There are many words used to describe business leaders. They are determined, assertive, inspirational, and principled. They are creative and decisive, they are generous and supportive, and they are adaptable and forward-looking. Yet of all of these, forward-looking is perhaps the adjective that describes many business leaders least

Many corporate decision makers remain committed to governing their businesses with key performance indicators, or KPIs. These KPIs measure current performance and compare those numbers to historical metrics. Where there’s improvement, there’s progress…or so goes the argument.

The reality, though, is that improvements don’t always indicate anything more than a number moving in the right direction. There is not always new value being created, old value being unlocked, or any value at all being realized.

For this reason, executives are making the shift to governing their businesses by value instead of performance. It’s a major shift in strategy but one that is already leading to significant gains for those who have embraced the new paradigm in data excellence.

The Problem with KPIs

 

More than a decade ago Sir Andrew Likierman, a professor at London Business School and a former Director of the Bank of England, wrote about the traps of performance management in the pages of the Harvard Business Review. Likierman opined that, along with budget figures, 

…your performance assessment package almost certainly includes comparisons between this year and last. If so, watch out for the second trap, which is to focus on the past. Beating last year’s numbers is not the point; a performance measurement system needs to tell you whether the decisions you’re making now are going to help you in the coming months.

By their very nature, Likierman explained, key performance indicators are backward looking. They track how things have been progressing, how things have changed from a year before to the present day, and whether targets based on past performance were achieved or not.

KPIs, by definition, track performance, but performance doesn’t necessarily equate to the creation of new value. Using yesterday’s performance to chart tomorrow’s strategy only really makes good business sense if the future closely resembles the past. Yet if there is one thing that almost every business leader agrees on, it’s that the future is unlikely to be anything like what has come before. Whether it’s the new global system envisaged by the World Economic Forum or an out-of-this-world settlement of Mars by ambitious business leaders, it’s almost universally agreed that the future will be something very different to the past. Yet KPIs remain a staple of the business world, and meeting or exceeding these targets a goal for workers, managers, and executives alike. 

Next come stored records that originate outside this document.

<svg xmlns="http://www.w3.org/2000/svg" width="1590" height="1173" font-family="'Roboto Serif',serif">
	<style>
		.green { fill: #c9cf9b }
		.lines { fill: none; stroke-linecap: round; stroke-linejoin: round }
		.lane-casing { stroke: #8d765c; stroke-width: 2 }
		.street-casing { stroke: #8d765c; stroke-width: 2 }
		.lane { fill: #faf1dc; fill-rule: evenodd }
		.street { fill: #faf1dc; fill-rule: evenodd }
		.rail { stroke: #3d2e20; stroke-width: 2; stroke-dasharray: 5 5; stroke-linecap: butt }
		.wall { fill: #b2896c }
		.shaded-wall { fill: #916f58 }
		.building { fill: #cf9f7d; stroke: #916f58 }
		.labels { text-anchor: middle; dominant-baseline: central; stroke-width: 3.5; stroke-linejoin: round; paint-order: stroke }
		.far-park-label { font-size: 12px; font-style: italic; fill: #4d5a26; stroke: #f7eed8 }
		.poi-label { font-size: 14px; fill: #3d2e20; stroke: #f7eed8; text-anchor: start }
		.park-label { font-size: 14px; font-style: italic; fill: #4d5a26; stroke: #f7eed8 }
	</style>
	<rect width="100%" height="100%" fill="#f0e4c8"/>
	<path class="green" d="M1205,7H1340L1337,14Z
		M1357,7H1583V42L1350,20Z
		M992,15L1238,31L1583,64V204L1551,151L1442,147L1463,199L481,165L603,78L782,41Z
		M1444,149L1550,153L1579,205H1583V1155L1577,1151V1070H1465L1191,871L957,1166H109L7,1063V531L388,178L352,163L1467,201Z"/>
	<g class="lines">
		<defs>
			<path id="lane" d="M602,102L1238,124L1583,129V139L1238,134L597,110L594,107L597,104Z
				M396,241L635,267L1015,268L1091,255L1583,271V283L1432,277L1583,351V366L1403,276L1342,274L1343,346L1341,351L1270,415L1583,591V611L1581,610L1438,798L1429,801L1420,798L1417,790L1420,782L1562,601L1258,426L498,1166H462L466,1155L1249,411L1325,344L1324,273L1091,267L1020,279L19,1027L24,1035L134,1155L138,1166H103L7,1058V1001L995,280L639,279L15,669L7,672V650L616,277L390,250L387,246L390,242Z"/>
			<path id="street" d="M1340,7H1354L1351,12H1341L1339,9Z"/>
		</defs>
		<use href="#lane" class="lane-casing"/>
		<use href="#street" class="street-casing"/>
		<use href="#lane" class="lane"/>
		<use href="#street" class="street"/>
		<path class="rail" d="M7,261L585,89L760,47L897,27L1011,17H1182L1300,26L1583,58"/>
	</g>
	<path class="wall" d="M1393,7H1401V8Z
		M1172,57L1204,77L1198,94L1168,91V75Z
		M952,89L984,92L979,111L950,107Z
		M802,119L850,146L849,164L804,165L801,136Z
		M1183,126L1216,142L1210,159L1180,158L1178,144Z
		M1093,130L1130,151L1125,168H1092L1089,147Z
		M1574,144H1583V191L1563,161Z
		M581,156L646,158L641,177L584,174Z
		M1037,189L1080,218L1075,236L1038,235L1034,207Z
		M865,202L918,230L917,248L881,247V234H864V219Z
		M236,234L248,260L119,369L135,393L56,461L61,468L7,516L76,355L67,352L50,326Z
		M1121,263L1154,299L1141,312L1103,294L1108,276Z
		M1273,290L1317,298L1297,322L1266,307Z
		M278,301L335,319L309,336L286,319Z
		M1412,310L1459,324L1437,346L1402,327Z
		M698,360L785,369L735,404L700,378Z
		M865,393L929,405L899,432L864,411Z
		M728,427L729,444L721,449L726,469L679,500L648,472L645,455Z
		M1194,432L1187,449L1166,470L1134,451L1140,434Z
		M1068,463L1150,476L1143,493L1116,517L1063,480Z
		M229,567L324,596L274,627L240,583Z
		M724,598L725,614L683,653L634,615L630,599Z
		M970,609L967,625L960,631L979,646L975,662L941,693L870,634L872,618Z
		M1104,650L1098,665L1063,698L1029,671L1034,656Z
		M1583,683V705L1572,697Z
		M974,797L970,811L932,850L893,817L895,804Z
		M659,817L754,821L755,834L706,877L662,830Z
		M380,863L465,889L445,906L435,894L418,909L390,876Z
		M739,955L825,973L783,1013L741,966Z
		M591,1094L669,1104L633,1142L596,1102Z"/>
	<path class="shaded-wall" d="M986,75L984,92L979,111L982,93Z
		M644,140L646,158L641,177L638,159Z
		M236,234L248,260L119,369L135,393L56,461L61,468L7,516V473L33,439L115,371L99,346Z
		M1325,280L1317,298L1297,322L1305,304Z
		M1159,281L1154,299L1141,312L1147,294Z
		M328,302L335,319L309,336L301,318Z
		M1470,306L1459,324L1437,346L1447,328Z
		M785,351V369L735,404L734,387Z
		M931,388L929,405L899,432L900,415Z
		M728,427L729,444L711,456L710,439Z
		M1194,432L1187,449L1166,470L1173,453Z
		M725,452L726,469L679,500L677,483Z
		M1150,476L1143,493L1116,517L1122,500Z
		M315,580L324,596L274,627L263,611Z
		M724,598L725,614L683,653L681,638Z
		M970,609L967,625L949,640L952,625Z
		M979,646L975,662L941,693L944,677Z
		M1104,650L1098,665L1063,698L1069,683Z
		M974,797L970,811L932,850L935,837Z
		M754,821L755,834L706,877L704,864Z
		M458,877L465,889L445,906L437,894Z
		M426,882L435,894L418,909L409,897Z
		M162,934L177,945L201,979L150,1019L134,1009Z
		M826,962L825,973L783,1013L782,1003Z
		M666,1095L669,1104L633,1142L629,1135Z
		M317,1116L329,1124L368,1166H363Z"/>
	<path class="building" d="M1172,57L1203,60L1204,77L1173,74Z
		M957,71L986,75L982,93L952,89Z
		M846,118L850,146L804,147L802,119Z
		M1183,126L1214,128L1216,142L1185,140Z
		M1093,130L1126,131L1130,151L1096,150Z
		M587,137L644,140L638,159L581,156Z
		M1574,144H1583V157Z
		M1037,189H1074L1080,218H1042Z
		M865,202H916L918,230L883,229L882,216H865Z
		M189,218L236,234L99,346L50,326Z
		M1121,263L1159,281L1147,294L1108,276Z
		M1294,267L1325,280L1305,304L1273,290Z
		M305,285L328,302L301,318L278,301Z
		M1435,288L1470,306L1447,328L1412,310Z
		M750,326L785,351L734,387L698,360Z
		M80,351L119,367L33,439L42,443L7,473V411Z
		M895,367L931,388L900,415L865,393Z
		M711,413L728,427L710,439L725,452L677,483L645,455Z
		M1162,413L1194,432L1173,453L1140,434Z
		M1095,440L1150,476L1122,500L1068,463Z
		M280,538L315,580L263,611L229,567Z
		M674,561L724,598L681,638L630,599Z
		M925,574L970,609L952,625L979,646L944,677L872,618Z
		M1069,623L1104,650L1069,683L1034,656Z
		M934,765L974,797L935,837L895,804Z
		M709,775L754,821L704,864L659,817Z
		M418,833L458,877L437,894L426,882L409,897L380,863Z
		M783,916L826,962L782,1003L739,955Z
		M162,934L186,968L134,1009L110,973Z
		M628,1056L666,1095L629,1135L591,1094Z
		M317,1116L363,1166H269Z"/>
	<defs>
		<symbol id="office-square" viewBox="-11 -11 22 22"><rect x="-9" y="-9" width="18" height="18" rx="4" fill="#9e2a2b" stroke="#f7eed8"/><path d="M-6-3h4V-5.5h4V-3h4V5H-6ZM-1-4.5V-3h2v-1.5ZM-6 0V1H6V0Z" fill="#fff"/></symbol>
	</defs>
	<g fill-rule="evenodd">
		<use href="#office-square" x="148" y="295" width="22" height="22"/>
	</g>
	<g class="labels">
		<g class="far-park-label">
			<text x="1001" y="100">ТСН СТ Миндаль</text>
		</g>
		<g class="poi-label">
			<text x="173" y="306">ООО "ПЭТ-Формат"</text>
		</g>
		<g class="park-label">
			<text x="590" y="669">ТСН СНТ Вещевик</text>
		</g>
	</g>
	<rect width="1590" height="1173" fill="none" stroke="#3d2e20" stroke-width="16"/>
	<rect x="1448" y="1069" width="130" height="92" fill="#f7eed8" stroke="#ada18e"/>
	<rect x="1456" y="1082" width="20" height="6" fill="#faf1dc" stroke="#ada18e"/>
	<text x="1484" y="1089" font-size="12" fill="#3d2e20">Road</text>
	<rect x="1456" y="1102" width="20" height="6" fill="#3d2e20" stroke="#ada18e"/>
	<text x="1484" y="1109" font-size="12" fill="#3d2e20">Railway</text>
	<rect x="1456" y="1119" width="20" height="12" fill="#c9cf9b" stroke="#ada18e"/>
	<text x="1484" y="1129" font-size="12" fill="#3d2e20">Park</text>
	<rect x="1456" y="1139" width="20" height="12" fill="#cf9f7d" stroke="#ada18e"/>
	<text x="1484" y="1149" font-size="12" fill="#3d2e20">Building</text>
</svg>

It’s a system that is inherently broke but there is an obvious solution. 

 

Looking Forward Means Governing by Value

 

The alternative to looking backwards to the past? Looking forwards to the future, of course.

Instead of managing a business with an eye on improving historical indicators, more and more leaders are choosing to make their decision based on the creation of value. This govern by value approach to decision making means keeping a focus on key value indicators, or KVIs, instead of KPIs. It demands that decision makers understand what contributes to value and then maximize those elements moving forward.

Governing by value is truly a paradigm shift in business management and decision making yet, at the same time, the shift from governing by performance to governing by value can be made incredibly quickly. Companies adopting Global Data Excellence’s Data Excellence Management System (DEMS), for example, commonly realize new value in weeks, or even days.

 

Generating Value Thanks to Governing by Value

 

Examples of companies realising big bottom-line wins when adopting a govern by value approach abound.

Consider one food industry corporation, for example, that adopted DEMS as part of their embrace of a govern by value approach. With the goal of reducing their sourcing costs, the company identified their production budget as the most important KVI, and quickly set about optimizing their business to maximize their value. The end result: the rapid achievement of a $1 billion annual saving in sourcing costs.

Or consider a banking industry customer of GDE that adopted a govern by value approach to reduce the number of loans refused due to data errors. The bank realized that too many loans were refused based on incorrect  data. Thanks to DEMS, they were able to link loan approval data such as the age of applicant to disapprovals and identified losses associated with structural data issues. By optimizing their decision making and governing by value, the bank was able to avoid $20 million in lost deposits and extend an additional $1.5 million in loans.

There’s the telecommunications company that reduced global operating costs by 5%, the insurance company that improved their customer retention and cash collection, and the petroleum giant that lifted worker productivity, oil well efficiency, and identified previously unforeseen risks.

In industry after industry, decision makers are recognizing that governing by value is key to generating bottom-line results. Instead of looking backwards to define forward movement, these companies are facing the future secure in the knowledge that they are focusing on the parts of their business that generate the most real value.

 

Conclusion: Identify Value, Not History

 

The mathematician John Paulos famously stated that the only certainty in life is uncertainty. This being the case, looking to recent history to make decisions about what to do in an uncertain future is far from ideal. Instead of looking to historic performance and what value has been created in the past, governing by value means identifying where value is created and maximizing the creation of that value in the future.